Mrs. Brooke gave the Baron her hand. He bent low over it. For once the ramrod in his back found that it had a hinge in it.
"You will not be gone long?" said Clara to her husband.
"Not more than half an hour.--We will go this way, Baron, if you please."
"Are all diplomatists like the Baron Von Rosenberg, I wonder?" mused Mrs. Brooke. "If so, I am glad Gerald is not one. His politeness is so excessive that it makes one doubt whether there is anything genuine at the back of it. And then the cold-blooded way in which he looks you through out of his frosty eyes! Could any woman ever learn to love a man like the Baron? I am quite sure that I could not."
She seated herself at the piano, and had been playing for a few minutes when she was startled by the sound of footsteps on the gravel outside. She turned her head and next moment started to her feet "George! You!" she exclaimed; and as she did so, the colour fled from her cheeks and her hand went up quickly to her heart.

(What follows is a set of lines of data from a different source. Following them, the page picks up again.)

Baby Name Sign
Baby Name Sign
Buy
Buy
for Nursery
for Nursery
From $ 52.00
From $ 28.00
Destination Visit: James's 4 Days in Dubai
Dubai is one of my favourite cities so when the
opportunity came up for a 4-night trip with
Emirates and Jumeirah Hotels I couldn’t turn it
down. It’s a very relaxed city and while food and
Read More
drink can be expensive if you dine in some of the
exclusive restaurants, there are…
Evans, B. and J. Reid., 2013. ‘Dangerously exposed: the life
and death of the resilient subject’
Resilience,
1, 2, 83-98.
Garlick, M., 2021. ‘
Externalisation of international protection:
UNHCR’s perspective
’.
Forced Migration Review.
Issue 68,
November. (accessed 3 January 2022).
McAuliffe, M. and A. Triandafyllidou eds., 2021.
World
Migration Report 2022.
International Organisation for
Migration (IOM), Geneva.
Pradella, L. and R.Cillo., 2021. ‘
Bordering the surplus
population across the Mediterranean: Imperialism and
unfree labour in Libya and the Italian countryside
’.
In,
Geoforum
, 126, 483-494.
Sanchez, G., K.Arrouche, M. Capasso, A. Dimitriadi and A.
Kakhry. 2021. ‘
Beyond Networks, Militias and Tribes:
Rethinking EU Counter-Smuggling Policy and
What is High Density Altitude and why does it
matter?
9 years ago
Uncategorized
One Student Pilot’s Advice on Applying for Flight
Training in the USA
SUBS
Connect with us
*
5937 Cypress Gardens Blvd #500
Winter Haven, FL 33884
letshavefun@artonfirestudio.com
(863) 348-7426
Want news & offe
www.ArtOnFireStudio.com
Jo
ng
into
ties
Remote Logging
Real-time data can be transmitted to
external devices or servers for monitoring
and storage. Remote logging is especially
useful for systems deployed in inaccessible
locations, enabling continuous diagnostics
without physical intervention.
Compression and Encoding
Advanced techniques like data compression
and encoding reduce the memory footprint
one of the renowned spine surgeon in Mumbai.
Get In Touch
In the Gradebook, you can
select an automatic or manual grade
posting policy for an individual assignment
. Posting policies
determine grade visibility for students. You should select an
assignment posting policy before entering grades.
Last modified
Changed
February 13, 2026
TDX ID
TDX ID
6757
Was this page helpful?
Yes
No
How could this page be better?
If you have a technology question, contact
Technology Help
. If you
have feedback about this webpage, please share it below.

At Mrs. Brooke's exclamation, a tall, thin, olive-complexioned young man, with black eyes and hair and a small silky moustache, advanced into the room. He was handsome as far as features went; just now, however, his expression was anything but a pleasant one. A something that was at once furtive and cruel lurked in the corners of his eyes, and although his thin lips were curved into a smile, it was a smile that had neither mirth nor good-nature in it. A small gash in his upper lip, the result of an accident in youth, through which one of his teeth gleamed sharp and white, did not add to the attractiveness of his appearance. In one hand he carried a riding-whip, and in the other a pair of buckskin gloves.